AI (and tech in general) works best in an organisation where everyone knows the rules: which tools are approved, what can be shared, and where the line is when customer data is involved. That clarity leads to safer solutions and more room for innovation because no one has to guess what’s allowed.
The best defence against AI-enabled cyberattacks is fundamentally about building greater security awareness and baking it into the architecture from the moment you design your IT systems and digital solutions.
There’s nothing revolutionary about that - it has long been our recommendation for good cybersecurity practice. AI has simply made it more relevant and more urgent because attackers have suddenly gained more sophisticated, harder-to-detect methods. The threat level has risen. And keeping attackers out now requires solid preparation and strong internal training.
So where does that leave us?
The attack involving Claude wasn’t an isolated incident. It was a marker of a new reality in cybersecurity. One where attacks are carried out with the very same technologies we use to create value.

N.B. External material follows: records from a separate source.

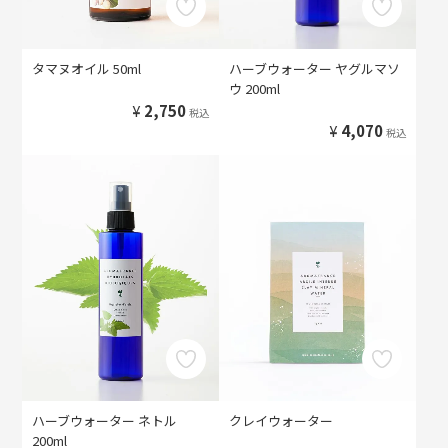
タマヌオイル 50ml
ハーブウォーター ヤグルマソ
ウ 200ml
¥
2,750
税込
¥
4,070
税込
ハーブウォーター ネトル
クレイウォーター
200ml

Overall, AI doesn’t change the game itself, but it changes the speed and precision of those trying to deceive us. That’s why we need an updated version of the discipline we’ve always relied on in IT security: common sense, solid structures and a sharp eye on the places where data and people intersect.
Once we get control of the landscape, the access points, the architecture and the internal training, we stand much stronger. Not just against AI-driven attacks, but against the full spectrum of modern cyberthreats.
And maybe that’s the key takeaway: AI makes attackers better, but it makes us better too, if we use it wisely. We still decide how our digital business is built, and how difficult it should be to break in.
The future will be faster, more automated and more inventive. Our security needs to match that. Thoughtful, ever-present and as well-built as the rest of our digital storefront.